Я подошла к нему, заставила остановиться, обвила, вынуждая коснуться меня, голой кожи.
— Так мы будем счастливы. Друг с другом, наслаждаться друг другом без оглядки, любовницу тебе простят, хоть и не певичку или балерину, но оставят, но не жену, — скользнула ладонями под распахнутую рубашку, — не горячись, подожди. Я предложила, давай подумаем, вместе.
— К чёрту думать, — пробормотал с негодованием, — никогда я и думать о таком не стану. Я на преступление пошёл, опорочив тебя! Ты девицей вошла в мой дом, я обещал тебе защиту, а сам набросился как дикий зверь! Что я за человек тогда? Что за офицер? Как мне верить? Как солдата за собой вести, если я сам себе теперь не верю? Как ты мне сможешь верить, если я теперь преступник пред тобой? Честь твою забрал, добродетель, и отказался?
Боже мой! Ну как мне переубедить этого барана?
— Это всё неважно. Я люблю тебя, ты любишь меня. С первого взгляда на тебя, я уже тебя любила. Пойми, Васенька, я для тебя, ты для меня. Мы созданы с тобой друг для друга, я сама хотела, — потянулась к его уху: — и сейчас хочу ещё, всегда, как и тогда. — Потом нормальным голосом: — счастье любит тишину. Люди заклюют нас за наше счастье, сейчас. Давай всё сделаем тихо. А после, ты сделай так, чтобы мы могли жить без оглядки на свет, ты ведь можешь? Вот когда ты станешь там, где никто уже не важен, ничьё слово, тогда мы и поженимся.
Грохот! Я опустила взгляд: его рука сжатая в кулак сломала письменный прибор.

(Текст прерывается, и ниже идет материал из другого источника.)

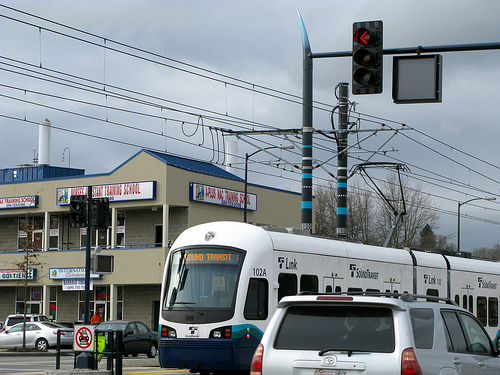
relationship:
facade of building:
[4, 153, 166, 369] [6, 131, 316, 353]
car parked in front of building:
[0, 320, 71, 350] [2, 146, 315, 331]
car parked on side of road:
[249, 295, 500, 375] [27, 332, 167, 372]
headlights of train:
[166, 324, 226, 345] [145, 240, 497, 352]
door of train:
[268, 267, 318, 305] [153, 220, 438, 373]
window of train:
[272, 270, 321, 301] [151, 217, 497, 371]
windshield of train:
[162, 244, 245, 325] [151, 217, 497, 371]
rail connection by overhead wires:
[347, 161, 410, 246] [0, 4, 499, 224]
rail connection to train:
[347, 161, 410, 246] [151, 217, 497, 371]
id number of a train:
[247, 264, 277, 279] [151, 217, 497, 371]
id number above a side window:
[247, 264, 277, 279] [239, 277, 270, 320]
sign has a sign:
[73, 325, 103, 359] [73, 325, 103, 359]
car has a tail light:
[254, 275, 496, 367] [245, 338, 265, 371]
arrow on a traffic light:
[352, 25, 379, 48] [351, 19, 383, 94]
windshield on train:
[154, 242, 247, 332] [151, 217, 497, 371]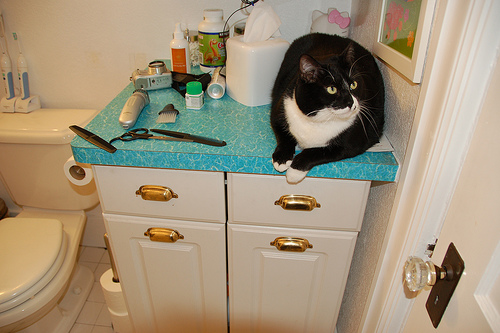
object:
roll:
[69, 165, 86, 181]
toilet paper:
[63, 152, 93, 187]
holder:
[103, 232, 120, 283]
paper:
[99, 268, 133, 314]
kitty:
[310, 8, 352, 37]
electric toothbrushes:
[10, 31, 30, 99]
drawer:
[225, 173, 373, 232]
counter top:
[70, 59, 398, 165]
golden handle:
[143, 227, 184, 243]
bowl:
[1, 231, 78, 333]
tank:
[0, 108, 100, 209]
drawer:
[92, 165, 225, 223]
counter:
[69, 59, 398, 183]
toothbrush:
[0, 14, 15, 100]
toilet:
[1, 108, 112, 333]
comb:
[69, 124, 118, 153]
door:
[365, 0, 499, 333]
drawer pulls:
[273, 195, 320, 212]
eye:
[326, 86, 337, 94]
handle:
[134, 185, 178, 202]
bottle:
[185, 81, 205, 110]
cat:
[270, 32, 385, 184]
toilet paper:
[108, 307, 133, 332]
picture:
[380, 0, 426, 60]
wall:
[339, 0, 443, 330]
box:
[224, 35, 290, 109]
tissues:
[243, 3, 283, 42]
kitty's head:
[294, 42, 368, 120]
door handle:
[402, 256, 455, 292]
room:
[2, 0, 497, 331]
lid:
[186, 81, 202, 95]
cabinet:
[93, 164, 373, 330]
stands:
[15, 94, 41, 114]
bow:
[328, 9, 349, 29]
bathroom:
[0, 0, 500, 333]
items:
[117, 88, 151, 130]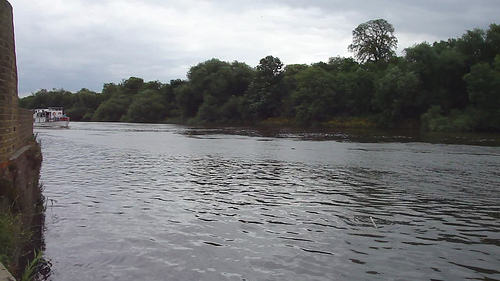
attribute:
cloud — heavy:
[285, 0, 495, 37]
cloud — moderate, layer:
[45, 43, 118, 73]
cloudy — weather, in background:
[10, 2, 495, 98]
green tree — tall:
[347, 17, 397, 69]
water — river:
[29, 117, 498, 279]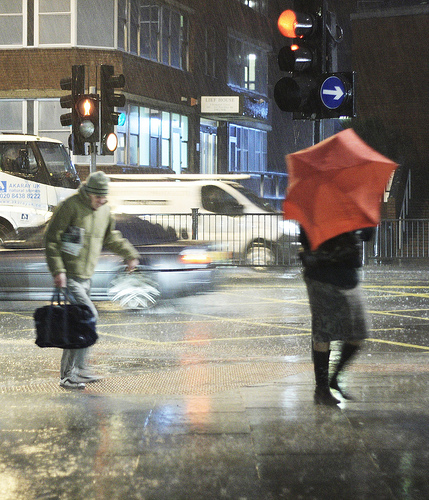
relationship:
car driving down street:
[133, 224, 212, 297] [161, 325, 258, 388]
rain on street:
[112, 346, 161, 378] [161, 325, 258, 388]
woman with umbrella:
[277, 134, 393, 413] [277, 124, 402, 254]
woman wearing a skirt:
[277, 134, 393, 413] [307, 291, 369, 341]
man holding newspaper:
[37, 170, 145, 395] [56, 227, 88, 259]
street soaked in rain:
[161, 325, 258, 388] [112, 346, 161, 378]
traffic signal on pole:
[268, 8, 318, 118] [330, 12, 342, 74]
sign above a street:
[317, 63, 349, 116] [161, 325, 258, 388]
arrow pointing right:
[326, 87, 341, 99] [332, 86, 344, 100]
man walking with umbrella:
[37, 170, 145, 395] [277, 124, 402, 254]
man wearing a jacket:
[37, 170, 145, 395] [50, 214, 103, 278]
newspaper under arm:
[56, 227, 88, 259] [43, 224, 64, 262]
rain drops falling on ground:
[401, 263, 417, 315] [147, 347, 253, 402]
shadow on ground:
[130, 279, 196, 307] [147, 347, 253, 402]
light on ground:
[165, 273, 245, 304] [147, 347, 253, 402]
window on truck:
[33, 140, 69, 188] [0, 136, 86, 231]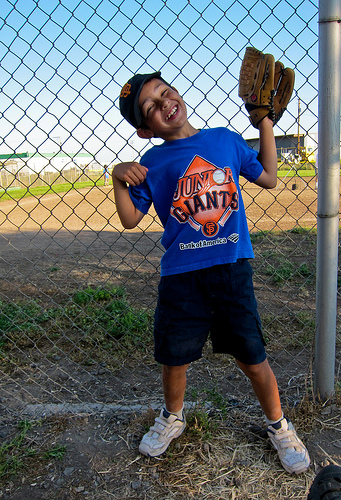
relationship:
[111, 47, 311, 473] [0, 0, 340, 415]
boy standing in front of fence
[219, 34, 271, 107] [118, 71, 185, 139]
hat on boy's head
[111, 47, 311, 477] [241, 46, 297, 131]
boy has a baseball glove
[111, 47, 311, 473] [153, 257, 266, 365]
boy wearing shorts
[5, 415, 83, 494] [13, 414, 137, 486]
grass in dirt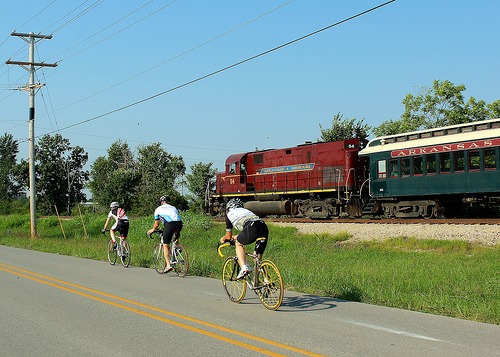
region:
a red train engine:
[194, 130, 364, 215]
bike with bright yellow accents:
[214, 232, 290, 321]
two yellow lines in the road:
[16, 253, 201, 348]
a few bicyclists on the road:
[56, 189, 315, 336]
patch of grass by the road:
[287, 226, 471, 339]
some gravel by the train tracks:
[352, 207, 484, 252]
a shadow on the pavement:
[266, 282, 361, 324]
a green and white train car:
[358, 114, 498, 205]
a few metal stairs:
[360, 193, 385, 218]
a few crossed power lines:
[4, 87, 86, 157]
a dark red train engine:
[210, 141, 356, 221]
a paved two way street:
[0, 239, 498, 353]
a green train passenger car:
[360, 121, 499, 221]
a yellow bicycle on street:
[214, 232, 288, 311]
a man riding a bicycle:
[210, 196, 285, 306]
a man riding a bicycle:
[146, 189, 196, 278]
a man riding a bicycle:
[98, 199, 135, 269]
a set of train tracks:
[208, 214, 495, 229]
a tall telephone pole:
[4, 20, 62, 240]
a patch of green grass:
[2, 206, 499, 326]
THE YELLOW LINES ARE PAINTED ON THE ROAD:
[0, 257, 330, 355]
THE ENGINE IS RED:
[204, 133, 369, 232]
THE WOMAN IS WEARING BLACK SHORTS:
[218, 194, 276, 295]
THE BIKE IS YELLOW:
[211, 237, 286, 315]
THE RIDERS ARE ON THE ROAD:
[94, 187, 286, 313]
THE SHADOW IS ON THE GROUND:
[240, 272, 363, 324]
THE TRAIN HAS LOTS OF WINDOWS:
[375, 141, 499, 182]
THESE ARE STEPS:
[355, 193, 385, 225]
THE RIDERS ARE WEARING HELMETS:
[96, 195, 273, 310]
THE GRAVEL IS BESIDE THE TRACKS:
[203, 217, 498, 251]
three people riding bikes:
[68, 172, 323, 294]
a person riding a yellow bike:
[222, 182, 294, 310]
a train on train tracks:
[199, 105, 490, 216]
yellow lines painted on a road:
[93, 274, 222, 349]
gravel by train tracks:
[338, 219, 471, 238]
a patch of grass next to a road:
[376, 227, 470, 346]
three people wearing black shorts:
[78, 196, 289, 263]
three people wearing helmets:
[96, 182, 263, 234]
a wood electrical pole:
[19, 60, 51, 254]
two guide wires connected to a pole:
[61, 64, 96, 240]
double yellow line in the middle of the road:
[23, 278, 214, 355]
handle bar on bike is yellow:
[215, 235, 228, 263]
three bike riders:
[102, 191, 299, 297]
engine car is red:
[226, 151, 336, 202]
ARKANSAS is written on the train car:
[397, 137, 489, 159]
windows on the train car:
[393, 155, 499, 173]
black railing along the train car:
[234, 163, 348, 197]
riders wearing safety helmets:
[101, 193, 244, 214]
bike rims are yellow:
[221, 256, 301, 318]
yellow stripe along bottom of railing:
[221, 177, 354, 200]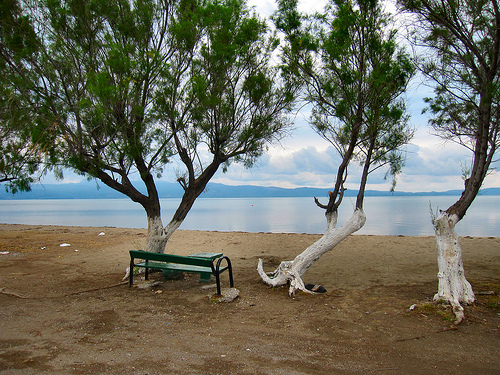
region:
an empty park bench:
[79, 226, 248, 301]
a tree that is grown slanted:
[258, 174, 384, 309]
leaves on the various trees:
[17, 21, 414, 211]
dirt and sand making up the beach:
[59, 289, 201, 374]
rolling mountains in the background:
[107, 181, 299, 204]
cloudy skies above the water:
[287, 124, 429, 189]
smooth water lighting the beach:
[238, 193, 443, 245]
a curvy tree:
[391, 63, 498, 333]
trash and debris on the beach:
[0, 208, 127, 278]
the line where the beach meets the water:
[56, 213, 376, 260]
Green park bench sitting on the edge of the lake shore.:
[122, 240, 238, 310]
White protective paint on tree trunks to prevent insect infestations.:
[251, 202, 488, 329]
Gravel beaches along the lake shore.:
[0, 223, 126, 331]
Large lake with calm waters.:
[198, 200, 320, 232]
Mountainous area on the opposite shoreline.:
[20, 173, 291, 199]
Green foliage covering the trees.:
[1, 0, 310, 177]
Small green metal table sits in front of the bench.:
[182, 247, 225, 282]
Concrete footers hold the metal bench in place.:
[203, 283, 248, 308]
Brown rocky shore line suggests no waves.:
[228, 229, 497, 265]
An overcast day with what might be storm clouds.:
[246, 107, 495, 187]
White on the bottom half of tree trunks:
[236, 172, 498, 348]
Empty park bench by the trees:
[73, 211, 424, 330]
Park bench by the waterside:
[2, 74, 499, 304]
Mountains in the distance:
[1, 118, 477, 249]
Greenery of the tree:
[3, 2, 455, 231]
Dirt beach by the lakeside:
[11, 187, 498, 362]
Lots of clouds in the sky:
[5, 78, 493, 244]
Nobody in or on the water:
[1, 145, 487, 255]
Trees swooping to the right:
[254, 1, 496, 357]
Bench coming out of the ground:
[117, 263, 286, 322]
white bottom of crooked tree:
[247, 191, 369, 309]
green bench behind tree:
[109, 231, 259, 309]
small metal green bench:
[118, 244, 244, 302]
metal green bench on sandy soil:
[110, 238, 250, 333]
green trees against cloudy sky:
[15, 25, 491, 197]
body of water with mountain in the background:
[219, 175, 299, 223]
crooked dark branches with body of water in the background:
[66, 158, 237, 220]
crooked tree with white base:
[417, 10, 495, 326]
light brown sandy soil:
[35, 314, 309, 366]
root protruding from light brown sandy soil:
[6, 239, 123, 310]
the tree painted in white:
[415, 183, 484, 338]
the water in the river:
[245, 198, 280, 232]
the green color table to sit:
[122, 240, 242, 305]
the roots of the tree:
[250, 243, 323, 328]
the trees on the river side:
[34, 61, 254, 177]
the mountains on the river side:
[220, 182, 295, 208]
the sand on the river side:
[31, 313, 191, 363]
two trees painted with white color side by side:
[251, 78, 479, 341]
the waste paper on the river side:
[55, 233, 82, 267]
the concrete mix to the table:
[209, 286, 252, 315]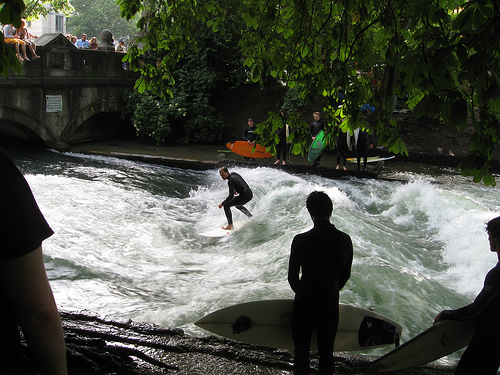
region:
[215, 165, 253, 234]
man in wetsuit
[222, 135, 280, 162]
orange surfboard of waiting person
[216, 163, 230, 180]
Man's head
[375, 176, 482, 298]
waves in the stream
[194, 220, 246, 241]
white surfboard in the water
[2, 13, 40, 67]
onlookers sitting on bridge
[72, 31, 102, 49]
onlookers standing on the bridge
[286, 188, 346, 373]
bystander near the stream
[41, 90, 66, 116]
white sign on the bridge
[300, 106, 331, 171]
bystander with green surfboard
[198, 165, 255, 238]
Man surfing on waves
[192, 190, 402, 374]
Man holding a surfboard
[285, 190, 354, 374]
Man standing in a black wetsuit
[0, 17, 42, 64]
Two people sitting on a bridge ledge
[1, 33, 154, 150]
Old stone bridge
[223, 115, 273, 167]
Man holding an orange surfboard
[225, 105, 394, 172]
Group of people with surfboards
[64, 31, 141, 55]
Spectators watching the surfer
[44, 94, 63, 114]
White sign hanging on a bridge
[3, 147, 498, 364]
River with white waves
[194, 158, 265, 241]
person on a surfboard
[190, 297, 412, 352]
white surfboard near the water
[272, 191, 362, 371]
person standing near the water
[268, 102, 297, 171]
person standing near the water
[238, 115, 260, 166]
person standing near the water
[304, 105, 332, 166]
person standing near the water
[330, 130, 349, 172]
person standing near the water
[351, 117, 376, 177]
person standing near the water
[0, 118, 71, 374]
person standing near the water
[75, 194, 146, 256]
white sea foam on wave surface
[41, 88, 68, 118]
white sign on side of stone bridge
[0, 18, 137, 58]
crowd watching surfers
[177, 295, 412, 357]
white fiberglass surfboard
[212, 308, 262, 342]
black design on surfboard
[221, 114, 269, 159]
person holding orange surfboard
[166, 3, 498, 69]
trees with green leaves hanging over water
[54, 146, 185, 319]
fast flowing water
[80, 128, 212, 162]
concrete path beside water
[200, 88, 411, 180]
row of surfers on shore of water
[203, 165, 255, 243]
man surfing in a wave pool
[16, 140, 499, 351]
large pool with waves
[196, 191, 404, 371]
person waiting to surf in wave pool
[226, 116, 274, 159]
person holding an orange surf board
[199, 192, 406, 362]
person holding a white surf board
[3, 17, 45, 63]
people sitting on concrete ledge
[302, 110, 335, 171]
person holding neon green surf board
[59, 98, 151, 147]
arch in concrete bridge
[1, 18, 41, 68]
people watching surfers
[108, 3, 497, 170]
leafy branches hanging over water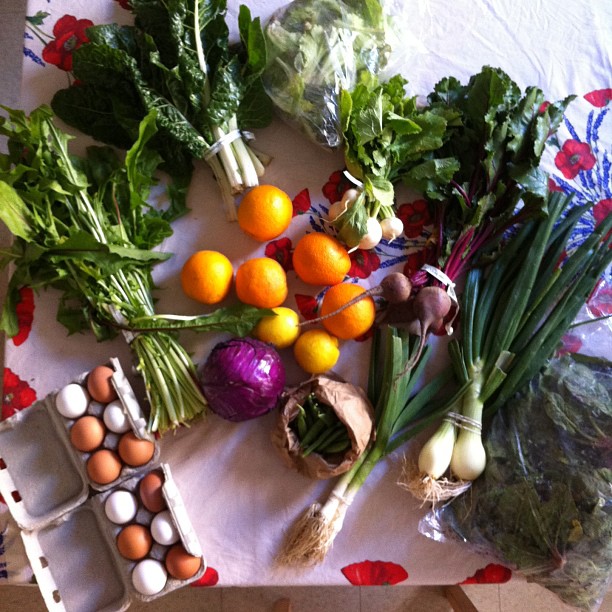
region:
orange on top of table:
[178, 244, 236, 306]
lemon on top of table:
[298, 329, 345, 372]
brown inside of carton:
[111, 524, 153, 557]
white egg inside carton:
[130, 564, 167, 595]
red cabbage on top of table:
[203, 335, 286, 421]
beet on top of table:
[409, 289, 455, 356]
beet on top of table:
[293, 269, 413, 326]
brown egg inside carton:
[70, 414, 105, 450]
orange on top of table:
[290, 229, 352, 286]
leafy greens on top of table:
[51, 0, 267, 222]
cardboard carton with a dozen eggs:
[1, 356, 203, 610]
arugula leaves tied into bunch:
[2, 103, 275, 443]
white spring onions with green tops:
[412, 190, 609, 505]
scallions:
[279, 329, 462, 573]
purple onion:
[195, 336, 285, 425]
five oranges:
[181, 185, 380, 339]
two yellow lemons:
[258, 305, 342, 373]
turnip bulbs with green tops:
[325, 63, 443, 252]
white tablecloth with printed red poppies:
[2, 31, 513, 589]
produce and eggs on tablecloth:
[1, 31, 605, 593]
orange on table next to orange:
[236, 184, 292, 243]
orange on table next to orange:
[178, 249, 230, 303]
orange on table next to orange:
[235, 256, 289, 310]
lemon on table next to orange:
[252, 306, 302, 348]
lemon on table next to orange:
[292, 330, 338, 375]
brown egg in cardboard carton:
[84, 366, 116, 405]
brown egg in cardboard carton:
[70, 415, 106, 451]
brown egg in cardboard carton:
[117, 431, 155, 469]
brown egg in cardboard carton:
[137, 472, 164, 514]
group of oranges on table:
[187, 163, 349, 323]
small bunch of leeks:
[410, 315, 506, 486]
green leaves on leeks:
[473, 209, 602, 354]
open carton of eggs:
[36, 361, 224, 611]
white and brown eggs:
[59, 350, 207, 598]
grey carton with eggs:
[0, 371, 99, 610]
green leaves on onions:
[19, 128, 199, 346]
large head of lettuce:
[265, 4, 417, 150]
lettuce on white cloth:
[276, 4, 526, 138]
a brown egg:
[117, 435, 160, 456]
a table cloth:
[207, 472, 255, 528]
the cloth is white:
[203, 483, 275, 517]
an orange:
[292, 243, 345, 277]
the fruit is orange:
[237, 190, 295, 238]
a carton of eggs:
[51, 383, 183, 582]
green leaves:
[36, 153, 123, 265]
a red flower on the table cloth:
[557, 137, 594, 177]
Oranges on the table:
[150, 211, 381, 396]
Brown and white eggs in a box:
[59, 465, 211, 590]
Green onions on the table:
[274, 325, 460, 581]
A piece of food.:
[305, 326, 354, 372]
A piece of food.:
[315, 285, 404, 340]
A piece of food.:
[287, 241, 342, 283]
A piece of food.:
[237, 252, 296, 308]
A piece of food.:
[260, 312, 294, 340]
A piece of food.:
[121, 430, 151, 456]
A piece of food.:
[98, 400, 136, 434]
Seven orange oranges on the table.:
[176, 183, 377, 375]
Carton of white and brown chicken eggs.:
[3, 355, 208, 609]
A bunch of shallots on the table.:
[412, 191, 610, 499]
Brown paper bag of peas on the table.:
[271, 375, 382, 482]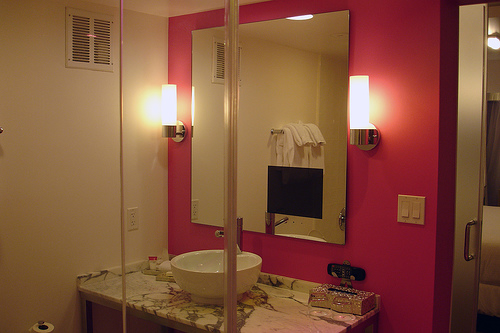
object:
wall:
[167, 2, 459, 333]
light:
[160, 84, 187, 143]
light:
[348, 74, 381, 152]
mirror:
[190, 9, 350, 245]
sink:
[170, 247, 263, 306]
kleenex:
[310, 281, 375, 316]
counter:
[76, 255, 381, 332]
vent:
[64, 6, 118, 74]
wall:
[1, 1, 168, 332]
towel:
[275, 127, 295, 167]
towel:
[305, 122, 327, 168]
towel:
[282, 122, 315, 168]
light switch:
[397, 193, 426, 225]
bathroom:
[1, 1, 500, 331]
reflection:
[269, 120, 329, 175]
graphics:
[127, 276, 283, 332]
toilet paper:
[29, 320, 53, 333]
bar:
[270, 127, 285, 136]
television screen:
[266, 164, 323, 219]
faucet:
[215, 217, 243, 254]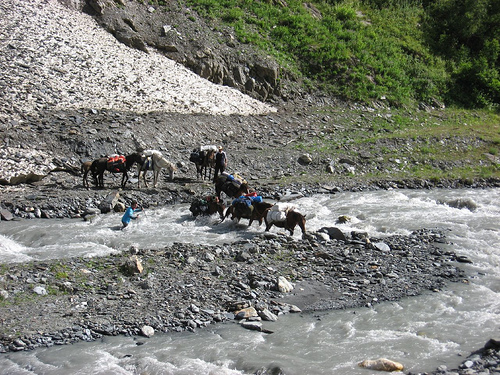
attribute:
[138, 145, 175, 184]
horse — white, crossing, carrying, fast, carries, six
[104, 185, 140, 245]
man — standing, stand, guiding, wearing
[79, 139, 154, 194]
horse — brown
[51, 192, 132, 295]
river — fast, water, flowing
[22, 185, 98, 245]
rock — large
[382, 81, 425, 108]
bush — growing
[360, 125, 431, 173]
pebble — small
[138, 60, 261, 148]
stone — covered, white, large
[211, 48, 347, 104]
hill — steep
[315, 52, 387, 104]
shrub — green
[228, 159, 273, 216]
top — blue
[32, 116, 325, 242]
donkeys — crossing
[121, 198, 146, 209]
hat — grown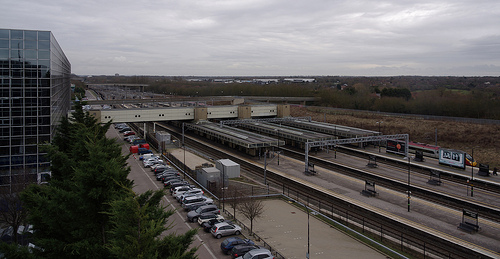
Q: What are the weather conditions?
A: It is cloudy.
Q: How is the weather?
A: It is cloudy.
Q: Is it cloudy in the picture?
A: Yes, it is cloudy.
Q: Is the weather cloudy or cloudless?
A: It is cloudy.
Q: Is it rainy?
A: No, it is cloudy.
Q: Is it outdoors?
A: Yes, it is outdoors.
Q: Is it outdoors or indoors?
A: It is outdoors.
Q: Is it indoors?
A: No, it is outdoors.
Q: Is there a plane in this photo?
A: No, there are no airplanes.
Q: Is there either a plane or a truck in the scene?
A: No, there are no airplanes or trucks.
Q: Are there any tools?
A: No, there are no tools.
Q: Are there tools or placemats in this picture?
A: No, there are no tools or placemats.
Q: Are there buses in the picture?
A: No, there are no buses.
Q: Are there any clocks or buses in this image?
A: No, there are no buses or clocks.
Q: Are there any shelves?
A: No, there are no shelves.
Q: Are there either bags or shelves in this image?
A: No, there are no shelves or bags.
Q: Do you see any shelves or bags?
A: No, there are no shelves or bags.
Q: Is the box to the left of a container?
A: Yes, the box is to the left of a container.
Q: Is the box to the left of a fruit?
A: No, the box is to the left of a container.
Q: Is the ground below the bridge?
A: Yes, the ground is below the bridge.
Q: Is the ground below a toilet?
A: No, the ground is below the bridge.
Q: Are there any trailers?
A: No, there are no trailers.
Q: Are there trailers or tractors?
A: No, there are no trailers or tractors.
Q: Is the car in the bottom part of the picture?
A: Yes, the car is in the bottom of the image.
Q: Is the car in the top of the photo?
A: No, the car is in the bottom of the image.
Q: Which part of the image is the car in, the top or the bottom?
A: The car is in the bottom of the image.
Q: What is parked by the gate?
A: The car is parked by the gate.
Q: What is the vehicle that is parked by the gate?
A: The vehicle is a car.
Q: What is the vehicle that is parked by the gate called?
A: The vehicle is a car.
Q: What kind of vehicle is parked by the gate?
A: The vehicle is a car.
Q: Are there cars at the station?
A: Yes, there is a car at the station.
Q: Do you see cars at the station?
A: Yes, there is a car at the station.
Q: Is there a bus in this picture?
A: No, there are no buses.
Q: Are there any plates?
A: No, there are no plates.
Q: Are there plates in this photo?
A: No, there are no plates.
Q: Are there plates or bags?
A: No, there are no plates or bags.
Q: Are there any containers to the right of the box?
A: Yes, there is a container to the right of the box.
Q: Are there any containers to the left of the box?
A: No, the container is to the right of the box.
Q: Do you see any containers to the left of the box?
A: No, the container is to the right of the box.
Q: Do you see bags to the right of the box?
A: No, there is a container to the right of the box.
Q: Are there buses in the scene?
A: No, there are no buses.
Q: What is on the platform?
A: The sign is on the platform.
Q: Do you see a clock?
A: No, there are no clocks.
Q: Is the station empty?
A: Yes, the station is empty.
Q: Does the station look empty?
A: Yes, the station is empty.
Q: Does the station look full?
A: No, the station is empty.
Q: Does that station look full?
A: No, the station is empty.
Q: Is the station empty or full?
A: The station is empty.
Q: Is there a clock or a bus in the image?
A: No, there are no buses or clocks.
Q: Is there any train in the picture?
A: Yes, there is a train.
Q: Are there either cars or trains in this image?
A: Yes, there is a train.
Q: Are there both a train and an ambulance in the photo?
A: No, there is a train but no ambulances.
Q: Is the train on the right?
A: Yes, the train is on the right of the image.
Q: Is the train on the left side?
A: No, the train is on the right of the image.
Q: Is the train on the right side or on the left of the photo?
A: The train is on the right of the image.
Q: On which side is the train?
A: The train is on the right of the image.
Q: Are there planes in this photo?
A: No, there are no planes.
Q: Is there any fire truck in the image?
A: No, there are no fire trucks.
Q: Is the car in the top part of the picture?
A: No, the car is in the bottom of the image.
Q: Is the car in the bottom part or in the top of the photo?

Глядя ему в глаза, как была, голая, я медленно опустилась на колени перед ним, взяла в свои его руку, стала покрывать медленными поцелуями.
— Не будет фиктивного брака, пусть так. Мы придумаем, как нам видеться, я тихонько сюда буду приходить, но не для того я столько вынесла, чтобы своими руками твою жизнь загубить.
Я продолжала стоять перед ним на коленях, выдерживая эту битву взглядов. Пока не загрохотали большие часы, пробив полдень. Слепцов тяжело сглотнул, дёрнул головой, прекращая сражение и отошёл к окну.